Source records
# # # # # # #

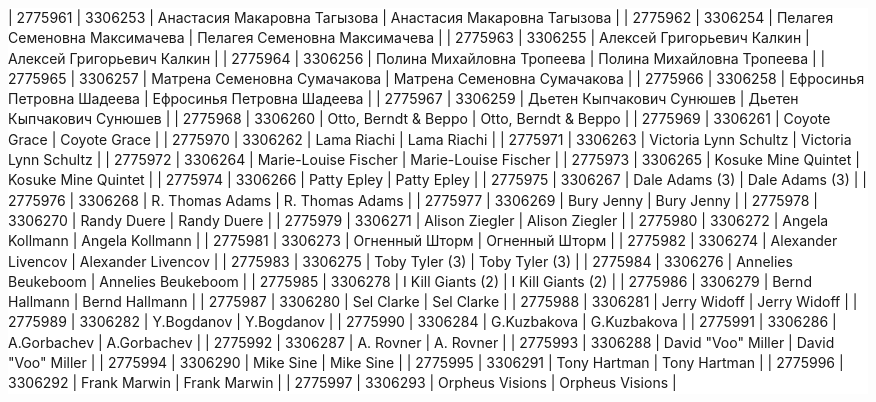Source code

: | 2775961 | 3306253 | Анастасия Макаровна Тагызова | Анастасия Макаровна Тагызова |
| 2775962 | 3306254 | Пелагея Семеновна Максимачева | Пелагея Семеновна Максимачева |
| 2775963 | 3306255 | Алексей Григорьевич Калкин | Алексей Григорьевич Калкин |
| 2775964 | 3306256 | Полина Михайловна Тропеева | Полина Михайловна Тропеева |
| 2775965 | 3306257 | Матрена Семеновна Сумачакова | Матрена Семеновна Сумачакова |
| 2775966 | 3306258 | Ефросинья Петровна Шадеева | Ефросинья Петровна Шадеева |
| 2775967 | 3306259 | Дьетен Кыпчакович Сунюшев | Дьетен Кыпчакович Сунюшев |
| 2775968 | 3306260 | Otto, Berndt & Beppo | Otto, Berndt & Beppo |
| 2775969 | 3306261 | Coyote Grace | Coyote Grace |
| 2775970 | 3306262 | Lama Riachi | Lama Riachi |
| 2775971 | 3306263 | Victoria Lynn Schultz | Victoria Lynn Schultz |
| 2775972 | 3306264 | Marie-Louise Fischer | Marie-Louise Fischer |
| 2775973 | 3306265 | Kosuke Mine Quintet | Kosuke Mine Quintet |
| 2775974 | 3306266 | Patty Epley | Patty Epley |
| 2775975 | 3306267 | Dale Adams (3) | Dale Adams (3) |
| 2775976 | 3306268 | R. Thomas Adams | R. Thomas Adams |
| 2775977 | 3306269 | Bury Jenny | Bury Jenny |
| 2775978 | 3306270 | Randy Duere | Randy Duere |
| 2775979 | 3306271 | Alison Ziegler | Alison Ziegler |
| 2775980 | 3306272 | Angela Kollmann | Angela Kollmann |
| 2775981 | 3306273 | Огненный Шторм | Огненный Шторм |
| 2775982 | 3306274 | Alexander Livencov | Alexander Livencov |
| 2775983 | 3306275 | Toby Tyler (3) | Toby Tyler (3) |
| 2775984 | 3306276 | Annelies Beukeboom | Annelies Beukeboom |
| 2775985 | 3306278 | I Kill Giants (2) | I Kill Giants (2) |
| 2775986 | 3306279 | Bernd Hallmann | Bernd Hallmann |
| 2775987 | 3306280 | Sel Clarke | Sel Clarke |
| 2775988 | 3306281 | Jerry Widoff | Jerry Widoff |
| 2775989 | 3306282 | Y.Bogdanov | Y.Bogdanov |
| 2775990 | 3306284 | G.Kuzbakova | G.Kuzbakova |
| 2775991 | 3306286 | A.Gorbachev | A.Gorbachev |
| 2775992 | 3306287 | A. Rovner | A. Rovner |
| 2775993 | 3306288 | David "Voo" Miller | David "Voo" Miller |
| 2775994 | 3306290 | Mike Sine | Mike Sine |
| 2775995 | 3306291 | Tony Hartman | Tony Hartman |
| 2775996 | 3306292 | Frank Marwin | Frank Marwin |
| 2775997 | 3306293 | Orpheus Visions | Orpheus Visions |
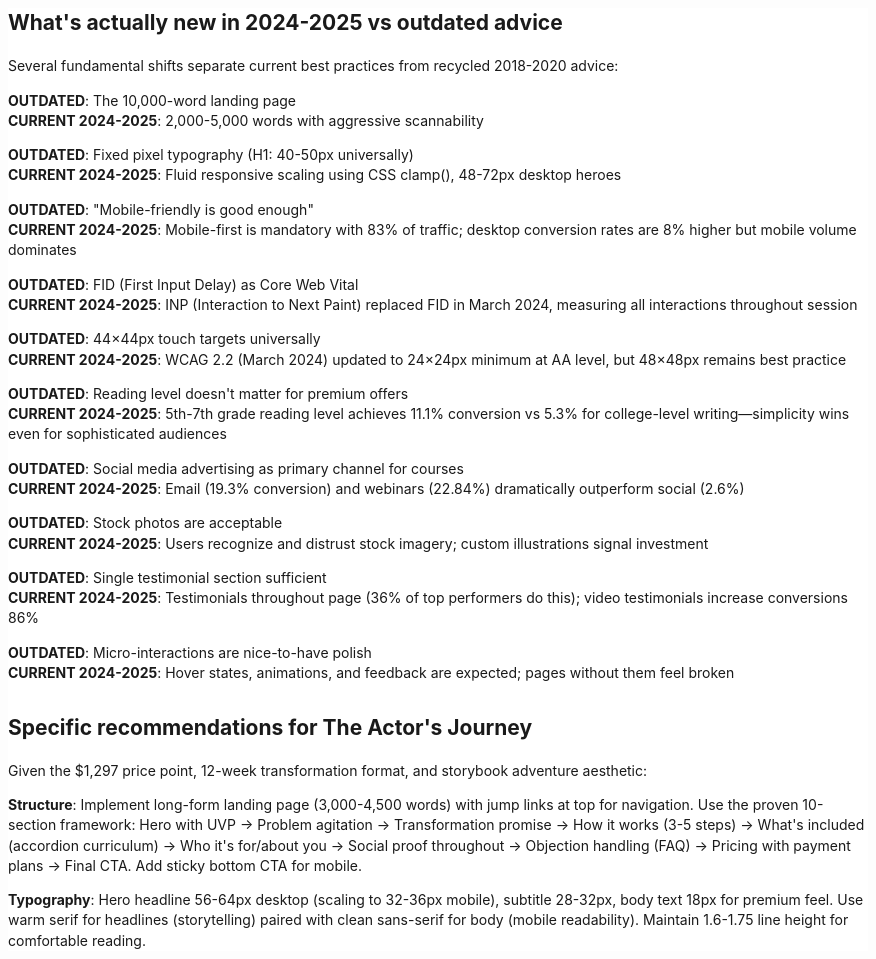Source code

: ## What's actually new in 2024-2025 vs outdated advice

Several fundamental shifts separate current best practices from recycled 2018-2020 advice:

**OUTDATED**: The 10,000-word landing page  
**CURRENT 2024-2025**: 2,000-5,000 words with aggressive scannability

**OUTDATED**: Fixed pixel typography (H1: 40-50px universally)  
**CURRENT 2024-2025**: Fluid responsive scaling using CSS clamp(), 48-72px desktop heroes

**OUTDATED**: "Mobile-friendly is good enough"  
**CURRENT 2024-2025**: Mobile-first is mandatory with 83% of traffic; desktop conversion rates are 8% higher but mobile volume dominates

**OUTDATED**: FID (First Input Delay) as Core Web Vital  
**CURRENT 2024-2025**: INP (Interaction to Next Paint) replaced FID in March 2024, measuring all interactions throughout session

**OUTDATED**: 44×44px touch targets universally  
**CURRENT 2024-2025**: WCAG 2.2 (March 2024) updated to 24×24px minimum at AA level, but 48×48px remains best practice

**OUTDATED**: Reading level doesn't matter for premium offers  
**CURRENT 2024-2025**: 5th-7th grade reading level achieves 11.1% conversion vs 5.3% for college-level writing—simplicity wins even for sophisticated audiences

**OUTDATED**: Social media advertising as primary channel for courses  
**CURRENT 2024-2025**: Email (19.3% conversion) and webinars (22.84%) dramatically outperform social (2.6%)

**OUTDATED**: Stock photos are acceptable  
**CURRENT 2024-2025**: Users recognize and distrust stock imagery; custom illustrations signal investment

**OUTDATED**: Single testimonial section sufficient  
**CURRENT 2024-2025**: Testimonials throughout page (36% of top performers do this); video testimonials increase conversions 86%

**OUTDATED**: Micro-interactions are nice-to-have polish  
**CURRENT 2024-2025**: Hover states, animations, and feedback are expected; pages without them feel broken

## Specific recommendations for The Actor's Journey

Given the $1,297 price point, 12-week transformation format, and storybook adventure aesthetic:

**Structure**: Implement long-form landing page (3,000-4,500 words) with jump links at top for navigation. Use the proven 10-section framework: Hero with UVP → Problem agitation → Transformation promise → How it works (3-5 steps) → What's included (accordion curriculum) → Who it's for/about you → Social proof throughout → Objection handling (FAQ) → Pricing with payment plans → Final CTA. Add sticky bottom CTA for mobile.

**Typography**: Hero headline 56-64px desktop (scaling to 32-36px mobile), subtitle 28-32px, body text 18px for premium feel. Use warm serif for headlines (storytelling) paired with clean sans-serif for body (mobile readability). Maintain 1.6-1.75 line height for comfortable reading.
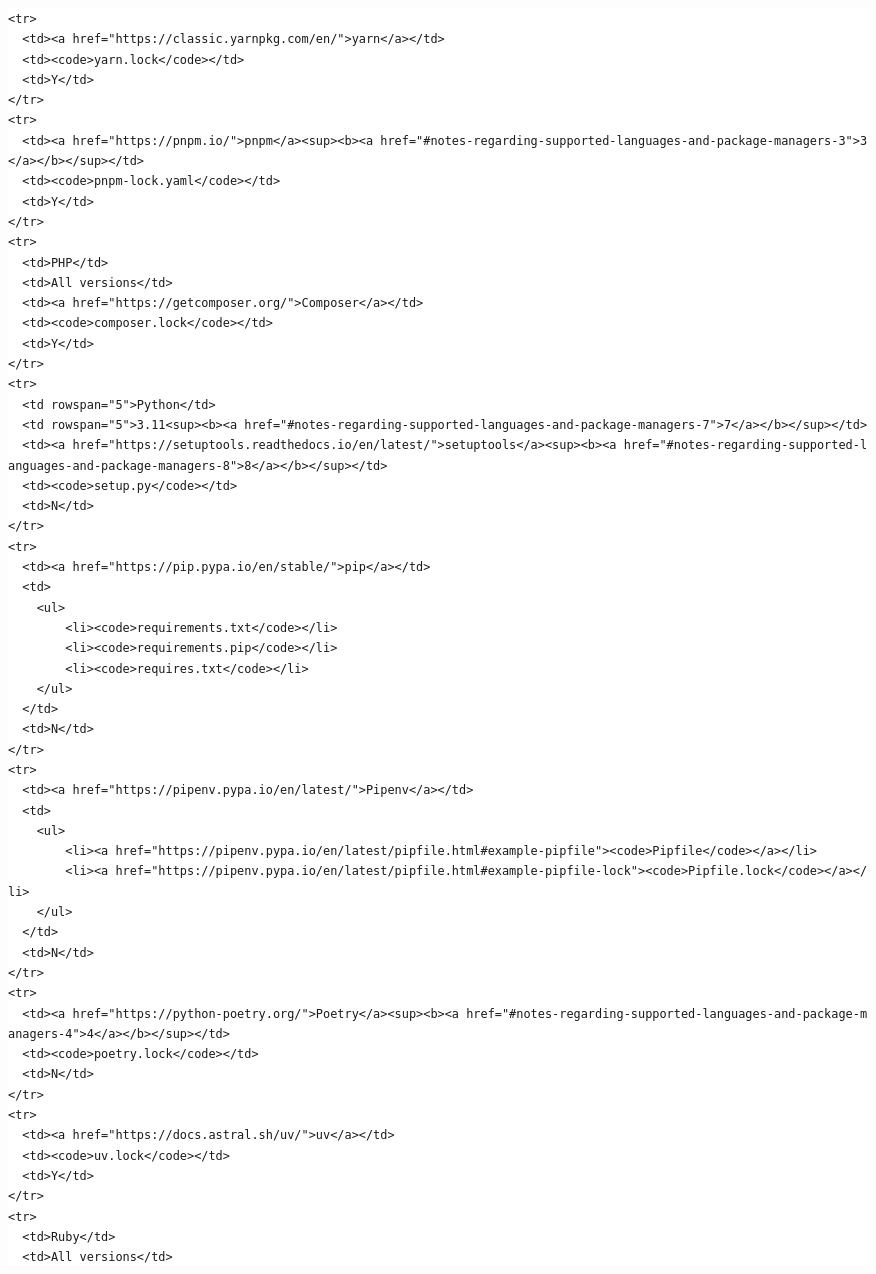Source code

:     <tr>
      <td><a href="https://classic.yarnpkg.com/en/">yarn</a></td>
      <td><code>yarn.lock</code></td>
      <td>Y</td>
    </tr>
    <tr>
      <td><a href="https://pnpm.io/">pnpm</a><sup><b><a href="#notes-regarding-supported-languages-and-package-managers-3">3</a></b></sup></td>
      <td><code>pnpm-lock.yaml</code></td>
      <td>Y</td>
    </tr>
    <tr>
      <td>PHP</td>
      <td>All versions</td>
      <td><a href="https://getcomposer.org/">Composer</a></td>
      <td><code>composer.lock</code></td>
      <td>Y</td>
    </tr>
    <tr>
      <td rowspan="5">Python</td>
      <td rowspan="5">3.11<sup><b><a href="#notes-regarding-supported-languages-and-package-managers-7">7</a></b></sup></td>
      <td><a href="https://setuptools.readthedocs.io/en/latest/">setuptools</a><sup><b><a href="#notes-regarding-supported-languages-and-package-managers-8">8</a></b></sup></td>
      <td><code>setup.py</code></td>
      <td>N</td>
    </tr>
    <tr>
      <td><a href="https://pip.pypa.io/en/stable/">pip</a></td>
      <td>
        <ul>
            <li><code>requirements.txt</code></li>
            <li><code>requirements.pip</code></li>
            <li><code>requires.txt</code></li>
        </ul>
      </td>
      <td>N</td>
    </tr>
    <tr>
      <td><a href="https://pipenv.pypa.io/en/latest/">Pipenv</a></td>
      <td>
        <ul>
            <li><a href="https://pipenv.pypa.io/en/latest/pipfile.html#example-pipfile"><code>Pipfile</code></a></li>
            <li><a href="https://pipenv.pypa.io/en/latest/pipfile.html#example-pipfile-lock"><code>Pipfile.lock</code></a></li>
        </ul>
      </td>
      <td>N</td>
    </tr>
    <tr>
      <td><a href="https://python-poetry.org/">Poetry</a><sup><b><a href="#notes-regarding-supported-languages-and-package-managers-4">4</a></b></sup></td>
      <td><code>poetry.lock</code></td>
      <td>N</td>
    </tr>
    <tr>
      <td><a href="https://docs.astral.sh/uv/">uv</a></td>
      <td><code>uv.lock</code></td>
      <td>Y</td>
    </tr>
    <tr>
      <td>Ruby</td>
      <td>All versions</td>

# # # # # # #

The records above need to be restated word for word, with the pictures left out.

_Solved problem_
Source code

: | 2775961 | 3306253 | Анастасия Макаровна Тагызова | Анастасия Макаровна Тагызова |
| 2775962 | 3306254 | Пелагея Семеновна Максимачева | Пелагея Семеновна Максимачева |
| 2775963 | 3306255 | Алексей Григорьевич Калкин | Алексей Григорьевич Калкин |
| 2775964 | 3306256 | Полина Михайловна Тропеева | Полина Михайловна Тропеева |
| 2775965 | 3306257 | Матрена Семеновна Сумачакова | Матрена Семеновна Сумачакова |
| 2775966 | 3306258 | Ефросинья Петровна Шадеева | Ефросинья Петровна Шадеева |
| 2775967 | 3306259 | Дьетен Кыпчакович Сунюшев | Дьетен Кыпчакович Сунюшев |
| 2775968 | 3306260 | Otto, Berndt & Beppo | Otto, Berndt & Beppo |
| 2775969 | 3306261 | Coyote Grace | Coyote Grace |
| 2775970 | 3306262 | Lama Riachi | Lama Riachi |
| 2775971 | 3306263 | Victoria Lynn Schultz | Victoria Lynn Schultz |
| 2775972 | 3306264 | Marie-Louise Fischer | Marie-Louise Fischer |
| 2775973 | 3306265 | Kosuke Mine Quintet | Kosuke Mine Quintet |
| 2775974 | 3306266 | Patty Epley | Patty Epley |
| 2775975 | 3306267 | Dale Adams (3) | Dale Adams (3) |
| 2775976 | 3306268 | R. Thomas Adams | R. Thomas Adams |
| 2775977 | 3306269 | Bury Jenny | Bury Jenny |
| 2775978 | 3306270 | Randy Duere | Randy Duere |
| 2775979 | 3306271 | Alison Ziegler | Alison Ziegler |
| 2775980 | 3306272 | Angela Kollmann | Angela Kollmann |
| 2775981 | 3306273 | Огненный Шторм | Огненный Шторм |
| 2775982 | 3306274 | Alexander Livencov | Alexander Livencov |
| 2775983 | 3306275 | Toby Tyler (3) | Toby Tyler (3) |
| 2775984 | 3306276 | Annelies Beukeboom | Annelies Beukeboom |
| 2775985 | 3306278 | I Kill Giants (2) | I Kill Giants (2) |
| 2775986 | 3306279 | Bernd Hallmann | Bernd Hallmann |
| 2775987 | 3306280 | Sel Clarke | Sel Clarke |
| 2775988 | 3306281 | Jerry Widoff | Jerry Widoff |
| 2775989 | 3306282 | Y.Bogdanov | Y.Bogdanov |
| 2775990 | 3306284 | G.Kuzbakova | G.Kuzbakova |
| 2775991 | 3306286 | A.Gorbachev | A.Gorbachev |
| 2775992 | 3306287 | A. Rovner | A. Rovner |
| 2775993 | 3306288 | David "Voo" Miller | David "Voo" Miller |
| 2775994 | 3306290 | Mike Sine | Mike Sine |
| 2775995 | 3306291 | Tony Hartman | Tony Hartman |
| 2775996 | 3306292 | Frank Marwin | Frank Marwin |
| 2775997 | 3306293 | Orpheus Visions | Orpheus Visions |
Source code

: ## What's actually new in 2024-2025 vs outdated advice

Several fundamental shifts separate current best practices from recycled 2018-2020 advice:

**OUTDATED**: The 10,000-word landing page  
**CURRENT 2024-2025**: 2,000-5,000 words with aggressive scannability

**OUTDATED**: Fixed pixel typography (H1: 40-50px universally)  
**CURRENT 2024-2025**: Fluid responsive scaling using CSS clamp(), 48-72px desktop heroes

**OUTDATED**: "Mobile-friendly is good enough"  
**CURRENT 2024-2025**: Mobile-first is mandatory with 83% of traffic; desktop conversion rates are 8% higher but mobile volume dominates

**OUTDATED**: FID (First Input Delay) as Core Web Vital  
**CURRENT 2024-2025**: INP (Interaction to Next Paint) replaced FID in March 2024, measuring all interactions throughout session

**OUTDATED**: 44×44px touch targets universally  
**CURRENT 2024-2025**: WCAG 2.2 (March 2024) updated to 24×24px minimum at AA level, but 48×48px remains best practice

**OUTDATED**: Reading level doesn't matter for premium offers  
**CURRENT 2024-2025**: 5th-7th grade reading level achieves 11.1% conversion vs 5.3% for college-level writing—simplicity wins even for sophisticated audiences

**OUTDATED**: Social media advertising as primary channel for courses  
**CURRENT 2024-2025**: Email (19.3% conversion) and webinars (22.84%) dramatically outperform social (2.6%)

**OUTDATED**: Stock photos are acceptable  
**CURRENT 2024-2025**: Users recognize and distrust stock imagery; custom illustrations signal investment

**OUTDATED**: Single testimonial section sufficient  
**CURRENT 2024-2025**: Testimonials throughout page (36% of top performers do this); video testimonials increase conversions 86%

**OUTDATED**: Micro-interactions are nice-to-have polish  
**CURRENT 2024-2025**: Hover states, animations, and feedback are expected; pages without them feel broken

## Specific recommendations for The Actor's Journey

Given the $1,297 price point, 12-week transformation format, and storybook adventure aesthetic:

**Structure**: Implement long-form landing page (3,000-4,500 words) with jump links at top for navigation. Use the proven 10-section framework: Hero with UVP → Problem agitation → Transformation promise → How it works (3-5 steps) → What's included (accordion curriculum) → Who it's for/about you → Social proof throughout → Objection handling (FAQ) → Pricing with payment plans → Final CTA. Add sticky bottom CTA for mobile.

**Typography**: Hero headline 56-64px desktop (scaling to 32-36px mobile), subtitle 28-32px, body text 18px for premium feel. Use warm serif for headlines (storytelling) paired with clean sans-serif for body (mobile readability). Maintain 1.6-1.75 line height for comfortable reading.
Source code

:     <tr>
      <td><a href="https://classic.yarnpkg.com/en/">yarn</a></td>
      <td><code>yarn.lock</code></td>
      <td>Y</td>
    </tr>
    <tr>
      <td><a href="https://pnpm.io/">pnpm</a><sup><b><a href="#notes-regarding-supported-languages-and-package-managers-3">3</a></b></sup></td>
      <td><code>pnpm-lock.yaml</code></td>
      <td>Y</td>
    </tr>
    <tr>
      <td>PHP</td>
      <td>All versions</td>
      <td><a href="https://getcomposer.org/">Composer</a></td>
      <td><code>composer.lock</code></td>
      <td>Y</td>
    </tr>
    <tr>
      <td rowspan="5">Python</td>
      <td rowspan="5">3.11<sup><b><a href="#notes-regarding-supported-languages-and-package-managers-7">7</a></b></sup></td>
      <td><a href="https://setuptools.readthedocs.io/en/latest/">setuptools</a><sup><b><a href="#notes-regarding-supported-languages-and-package-managers-8">8</a></b></sup></td>
      <td><code>setup.py</code></td>
      <td>N</td>
    </tr>
    <tr>
      <td><a href="https://pip.pypa.io/en/stable/">pip</a></td>
      <td>
        <ul>
            <li><code>requirements.txt</code></li>
            <li><code>requirements.pip</code></li>
            <li><code>requires.txt</code></li>
        </ul>
      </td>
      <td>N</td>
    </tr>
    <tr>
      <td><a href="https://pipenv.pypa.io/en/latest/">Pipenv</a></td>
      <td>
        <ul>
            <li><a href="https://pipenv.pypa.io/en/latest/pipfile.html#example-pipfile"><code>Pipfile</code></a></li>
            <li><a href="https://pipenv.pypa.io/en/latest/pipfile.html#example-pipfile-lock"><code>Pipfile.lock</code></a></li>
        </ul>
      </td>
      <td>N</td>
    </tr>
    <tr>
      <td><a href="https://python-poetry.org/">Poetry</a><sup><b><a href="#notes-regarding-supported-languages-and-package-managers-4">4</a></b></sup></td>
      <td><code>poetry.lock</code></td>
      <td>N</td>
    </tr>
    <tr>
      <td><a href="https://docs.astral.sh/uv/">uv</a></td>
      <td><code>uv.lock</code></td>
      <td>Y</td>
    </tr>
    <tr>
      <td>Ruby</td>
      <td>All versions</td>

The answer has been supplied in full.